**WHAT THE TASK REQUIRES:**
A single number is required: the count of lines in the records below that contain the word "input".

**RECORDS FOR THE TASK:**
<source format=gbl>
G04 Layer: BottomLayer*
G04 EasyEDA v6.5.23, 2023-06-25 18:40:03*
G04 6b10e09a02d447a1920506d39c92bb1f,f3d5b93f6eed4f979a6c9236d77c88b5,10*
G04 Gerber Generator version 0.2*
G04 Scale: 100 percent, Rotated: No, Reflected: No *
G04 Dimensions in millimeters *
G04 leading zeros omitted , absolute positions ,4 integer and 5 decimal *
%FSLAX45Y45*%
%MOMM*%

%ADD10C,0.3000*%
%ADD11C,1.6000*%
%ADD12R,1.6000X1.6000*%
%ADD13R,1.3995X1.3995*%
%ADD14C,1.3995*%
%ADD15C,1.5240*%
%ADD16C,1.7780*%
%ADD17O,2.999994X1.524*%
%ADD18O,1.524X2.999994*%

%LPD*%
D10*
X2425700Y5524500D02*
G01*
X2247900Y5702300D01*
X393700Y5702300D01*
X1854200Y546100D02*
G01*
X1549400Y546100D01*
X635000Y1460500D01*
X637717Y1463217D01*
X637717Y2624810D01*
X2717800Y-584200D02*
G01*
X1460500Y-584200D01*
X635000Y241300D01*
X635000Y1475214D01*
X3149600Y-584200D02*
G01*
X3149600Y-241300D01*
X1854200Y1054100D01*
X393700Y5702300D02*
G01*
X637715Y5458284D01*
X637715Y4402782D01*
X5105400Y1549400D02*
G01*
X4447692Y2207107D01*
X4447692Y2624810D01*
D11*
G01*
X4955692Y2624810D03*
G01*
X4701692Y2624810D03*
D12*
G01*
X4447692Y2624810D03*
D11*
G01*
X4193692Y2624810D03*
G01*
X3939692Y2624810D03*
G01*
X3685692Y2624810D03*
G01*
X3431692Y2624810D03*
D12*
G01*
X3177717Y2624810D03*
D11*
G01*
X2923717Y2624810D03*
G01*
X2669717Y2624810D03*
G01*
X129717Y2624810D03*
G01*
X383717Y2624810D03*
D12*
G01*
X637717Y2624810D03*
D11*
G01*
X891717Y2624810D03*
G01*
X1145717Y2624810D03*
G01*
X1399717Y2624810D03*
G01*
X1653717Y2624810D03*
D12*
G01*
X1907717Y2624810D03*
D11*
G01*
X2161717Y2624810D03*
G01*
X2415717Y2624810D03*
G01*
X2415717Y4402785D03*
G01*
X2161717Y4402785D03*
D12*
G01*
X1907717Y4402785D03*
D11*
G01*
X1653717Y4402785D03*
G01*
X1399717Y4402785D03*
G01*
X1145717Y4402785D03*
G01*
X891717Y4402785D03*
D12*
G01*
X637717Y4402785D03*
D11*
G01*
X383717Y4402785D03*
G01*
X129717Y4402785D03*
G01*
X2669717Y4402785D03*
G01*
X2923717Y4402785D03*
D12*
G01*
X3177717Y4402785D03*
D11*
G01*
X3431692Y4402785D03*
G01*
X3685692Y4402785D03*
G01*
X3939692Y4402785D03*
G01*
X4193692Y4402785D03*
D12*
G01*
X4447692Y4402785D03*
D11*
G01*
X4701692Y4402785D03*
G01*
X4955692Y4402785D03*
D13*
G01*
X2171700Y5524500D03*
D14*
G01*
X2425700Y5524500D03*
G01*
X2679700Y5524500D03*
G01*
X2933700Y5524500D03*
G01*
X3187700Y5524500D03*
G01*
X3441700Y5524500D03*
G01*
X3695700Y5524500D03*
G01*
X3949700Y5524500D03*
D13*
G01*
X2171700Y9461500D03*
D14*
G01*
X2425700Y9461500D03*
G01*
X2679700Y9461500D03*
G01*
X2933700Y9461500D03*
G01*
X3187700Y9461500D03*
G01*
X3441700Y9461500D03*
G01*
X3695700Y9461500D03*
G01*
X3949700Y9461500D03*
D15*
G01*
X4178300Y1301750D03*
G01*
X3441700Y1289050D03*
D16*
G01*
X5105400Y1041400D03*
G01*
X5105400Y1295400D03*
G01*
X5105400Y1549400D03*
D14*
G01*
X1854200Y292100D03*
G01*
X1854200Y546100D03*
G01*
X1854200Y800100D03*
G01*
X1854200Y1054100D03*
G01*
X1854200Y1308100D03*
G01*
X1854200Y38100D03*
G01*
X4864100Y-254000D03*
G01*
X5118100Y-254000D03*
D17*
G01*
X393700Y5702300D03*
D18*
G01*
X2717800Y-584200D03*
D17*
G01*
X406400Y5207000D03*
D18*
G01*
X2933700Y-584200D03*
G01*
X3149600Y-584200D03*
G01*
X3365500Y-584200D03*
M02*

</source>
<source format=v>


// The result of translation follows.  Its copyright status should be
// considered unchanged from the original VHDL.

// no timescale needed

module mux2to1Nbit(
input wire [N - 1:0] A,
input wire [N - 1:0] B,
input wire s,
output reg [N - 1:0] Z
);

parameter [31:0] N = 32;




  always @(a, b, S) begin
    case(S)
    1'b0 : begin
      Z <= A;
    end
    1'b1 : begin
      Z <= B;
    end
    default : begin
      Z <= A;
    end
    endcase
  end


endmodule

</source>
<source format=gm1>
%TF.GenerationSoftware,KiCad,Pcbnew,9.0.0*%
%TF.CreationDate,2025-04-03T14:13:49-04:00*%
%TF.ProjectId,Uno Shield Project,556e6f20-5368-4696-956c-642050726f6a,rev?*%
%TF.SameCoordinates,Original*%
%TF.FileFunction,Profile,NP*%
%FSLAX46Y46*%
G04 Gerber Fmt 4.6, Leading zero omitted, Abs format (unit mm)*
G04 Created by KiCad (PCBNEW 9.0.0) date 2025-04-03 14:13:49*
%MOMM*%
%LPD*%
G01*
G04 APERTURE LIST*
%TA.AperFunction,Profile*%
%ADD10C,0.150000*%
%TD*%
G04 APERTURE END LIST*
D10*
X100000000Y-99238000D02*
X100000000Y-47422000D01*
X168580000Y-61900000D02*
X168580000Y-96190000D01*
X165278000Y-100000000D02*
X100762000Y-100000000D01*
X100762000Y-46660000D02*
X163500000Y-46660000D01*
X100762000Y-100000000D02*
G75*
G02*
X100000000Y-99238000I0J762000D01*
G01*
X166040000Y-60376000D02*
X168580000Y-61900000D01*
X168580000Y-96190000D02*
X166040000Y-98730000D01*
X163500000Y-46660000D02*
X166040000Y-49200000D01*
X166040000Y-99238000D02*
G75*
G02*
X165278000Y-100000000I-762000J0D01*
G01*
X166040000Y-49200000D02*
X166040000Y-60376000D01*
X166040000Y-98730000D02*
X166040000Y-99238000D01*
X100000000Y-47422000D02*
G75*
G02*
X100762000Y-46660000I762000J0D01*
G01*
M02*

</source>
* * *
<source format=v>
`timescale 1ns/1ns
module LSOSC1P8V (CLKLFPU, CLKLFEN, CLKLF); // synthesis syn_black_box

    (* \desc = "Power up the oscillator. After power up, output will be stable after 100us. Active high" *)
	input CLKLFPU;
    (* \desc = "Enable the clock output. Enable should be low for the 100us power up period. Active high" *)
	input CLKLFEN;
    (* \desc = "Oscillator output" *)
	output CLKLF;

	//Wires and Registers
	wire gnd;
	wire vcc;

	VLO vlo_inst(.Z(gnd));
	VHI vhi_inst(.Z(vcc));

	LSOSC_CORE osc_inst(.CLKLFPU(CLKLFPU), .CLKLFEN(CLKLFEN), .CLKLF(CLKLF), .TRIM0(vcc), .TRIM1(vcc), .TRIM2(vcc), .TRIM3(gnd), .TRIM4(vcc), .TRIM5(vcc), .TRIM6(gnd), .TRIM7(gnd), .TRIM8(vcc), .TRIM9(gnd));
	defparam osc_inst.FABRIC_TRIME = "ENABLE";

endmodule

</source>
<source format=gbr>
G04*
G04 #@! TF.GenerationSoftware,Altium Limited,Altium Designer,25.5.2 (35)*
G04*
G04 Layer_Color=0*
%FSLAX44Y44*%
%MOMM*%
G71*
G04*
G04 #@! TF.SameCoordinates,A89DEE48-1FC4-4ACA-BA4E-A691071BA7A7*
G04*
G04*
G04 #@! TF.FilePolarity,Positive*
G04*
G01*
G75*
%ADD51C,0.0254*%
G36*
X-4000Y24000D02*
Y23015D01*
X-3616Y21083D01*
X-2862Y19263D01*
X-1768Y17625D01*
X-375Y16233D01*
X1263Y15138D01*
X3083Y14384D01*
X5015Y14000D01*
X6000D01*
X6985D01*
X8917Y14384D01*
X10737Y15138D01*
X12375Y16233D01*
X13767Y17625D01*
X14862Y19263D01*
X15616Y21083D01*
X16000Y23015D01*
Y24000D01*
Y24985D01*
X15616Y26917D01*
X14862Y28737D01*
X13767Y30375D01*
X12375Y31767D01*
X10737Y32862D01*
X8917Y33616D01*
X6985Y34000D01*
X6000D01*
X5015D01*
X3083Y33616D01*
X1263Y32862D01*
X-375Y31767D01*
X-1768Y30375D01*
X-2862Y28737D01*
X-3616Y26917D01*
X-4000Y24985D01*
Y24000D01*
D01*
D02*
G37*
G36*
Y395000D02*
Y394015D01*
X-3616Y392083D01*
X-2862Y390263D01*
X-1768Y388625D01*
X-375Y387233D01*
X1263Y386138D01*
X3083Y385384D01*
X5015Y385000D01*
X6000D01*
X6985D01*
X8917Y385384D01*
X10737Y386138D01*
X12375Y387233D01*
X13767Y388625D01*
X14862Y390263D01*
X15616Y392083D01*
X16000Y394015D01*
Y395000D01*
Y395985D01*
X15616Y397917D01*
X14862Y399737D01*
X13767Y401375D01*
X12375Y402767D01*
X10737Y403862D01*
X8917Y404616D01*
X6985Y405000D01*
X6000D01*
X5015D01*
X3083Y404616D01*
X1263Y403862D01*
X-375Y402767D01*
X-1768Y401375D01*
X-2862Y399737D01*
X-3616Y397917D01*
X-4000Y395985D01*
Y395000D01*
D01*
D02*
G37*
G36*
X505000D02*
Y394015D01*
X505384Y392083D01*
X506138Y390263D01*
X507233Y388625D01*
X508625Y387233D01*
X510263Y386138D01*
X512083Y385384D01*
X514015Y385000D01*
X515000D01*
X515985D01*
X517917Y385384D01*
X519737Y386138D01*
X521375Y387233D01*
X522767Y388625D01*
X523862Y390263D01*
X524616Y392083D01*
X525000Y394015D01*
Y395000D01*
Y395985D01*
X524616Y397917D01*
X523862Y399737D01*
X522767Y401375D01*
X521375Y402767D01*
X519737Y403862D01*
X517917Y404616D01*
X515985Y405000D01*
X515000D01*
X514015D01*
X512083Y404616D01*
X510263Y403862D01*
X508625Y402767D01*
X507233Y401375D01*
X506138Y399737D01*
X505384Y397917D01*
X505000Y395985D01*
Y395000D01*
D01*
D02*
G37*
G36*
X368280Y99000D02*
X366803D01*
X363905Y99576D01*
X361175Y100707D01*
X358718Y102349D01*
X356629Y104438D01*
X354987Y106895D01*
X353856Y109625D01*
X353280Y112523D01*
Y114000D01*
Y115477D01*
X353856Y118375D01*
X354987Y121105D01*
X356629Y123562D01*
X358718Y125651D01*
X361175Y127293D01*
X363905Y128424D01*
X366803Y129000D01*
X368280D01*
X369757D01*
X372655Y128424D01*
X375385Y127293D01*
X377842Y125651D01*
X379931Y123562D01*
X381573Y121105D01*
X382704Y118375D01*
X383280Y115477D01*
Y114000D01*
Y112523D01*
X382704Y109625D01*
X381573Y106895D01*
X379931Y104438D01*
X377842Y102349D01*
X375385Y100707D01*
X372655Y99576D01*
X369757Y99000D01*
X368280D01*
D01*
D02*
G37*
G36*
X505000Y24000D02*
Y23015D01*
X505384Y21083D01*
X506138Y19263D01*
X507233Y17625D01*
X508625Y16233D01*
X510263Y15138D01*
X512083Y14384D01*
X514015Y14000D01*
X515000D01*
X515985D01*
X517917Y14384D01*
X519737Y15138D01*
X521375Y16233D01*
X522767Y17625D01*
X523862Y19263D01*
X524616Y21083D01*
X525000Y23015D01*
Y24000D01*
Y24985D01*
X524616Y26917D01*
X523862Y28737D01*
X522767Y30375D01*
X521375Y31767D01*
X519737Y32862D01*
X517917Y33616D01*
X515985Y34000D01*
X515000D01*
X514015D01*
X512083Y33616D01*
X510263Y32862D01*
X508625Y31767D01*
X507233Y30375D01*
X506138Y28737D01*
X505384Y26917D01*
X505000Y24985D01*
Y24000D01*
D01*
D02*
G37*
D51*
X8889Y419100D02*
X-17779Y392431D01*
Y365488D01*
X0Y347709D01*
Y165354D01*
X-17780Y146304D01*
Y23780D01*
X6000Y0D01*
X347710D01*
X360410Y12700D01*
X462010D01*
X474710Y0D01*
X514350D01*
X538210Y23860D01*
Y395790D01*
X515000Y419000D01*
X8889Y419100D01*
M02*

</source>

**ANSWER SECTION:**
5